Just In Case, Arizona Republicans to Change Rules to Protect McCain Seat

Sen. John McCain, R-Ariz., speaks to reporters on Capitol Hill in Washington, Thursday, July 27, 2017. The Senate voted decisively to approve a new package of stiff financial sanctions against Russia, Iran and North Korea, sending the popular bill to President Donald Trump for his signature after weeks of intense negotiations. The legislation is aimed at punishing Moscow for meddling in the 2016 presidential election and its military aggression in Ukraine and Syria, where the Kremlin has backed President Bashar Assad. McCain said the bill’s passage was long overdue, a jab at Trump and the GOP-controlled Congress. McCain, chairman of the Armed Services Committee, has called Putin a murderer and a thug.(AP Photo/Cliff Owen)

As John McCain’s health crisis continues, Arizona Republicans are preparing for the worst. They want to change the rules, on the fly, to try to keep his seat Republican.


Sen. John McCain, R-Ariz., speaks to reporters on Capitol Hill in Washington, Thursday, July 27, 2017.(AP Photo/Cliff Owen)

It’s a small technical change that Arizona Republicans are talking about making to Arizona law for replacing a Senator who resigns or dies, but the motive could not be more transparent.
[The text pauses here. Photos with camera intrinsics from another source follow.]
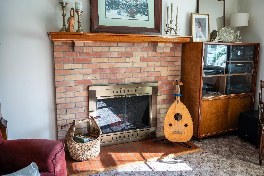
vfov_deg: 43.5
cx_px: 132
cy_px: 88
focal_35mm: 30
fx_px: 220
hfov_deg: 62.0
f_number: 4
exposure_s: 1/40
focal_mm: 30
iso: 320
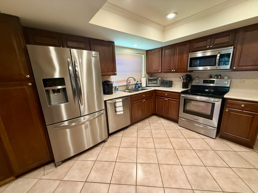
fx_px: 104
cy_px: 96
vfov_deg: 85.7
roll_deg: +2.3
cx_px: 129
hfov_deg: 102.1
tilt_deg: -12.5
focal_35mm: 14
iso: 400
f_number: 2.2
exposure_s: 1/60
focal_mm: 2.22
In the event of bad news, the Republicans do not want McCain’s seat to be up for election in 2018, a year expected to be very good for Democrats.

The rules as written currently say that McCain’s seat would come up for election this year, if he were to vacate the seat by May 31, leaving another month and a half if he were to resign. But the Republicans want to change the rules retroactively to change that date to March 31, which obviously has already passed.

With the rule change, from this point on, any election to replace McCain in the Senate would not happen in 2018.

Naturally, Democrats are angry, but Republicans have a 17-13 edge in the Senate and a 35-25 advantage in the House. Republicans have controlled both chambers for many years. The last time the Democrats came close to taking either was a 15-15 Senate tie in 2000.

So Republicans are likely to get what they want.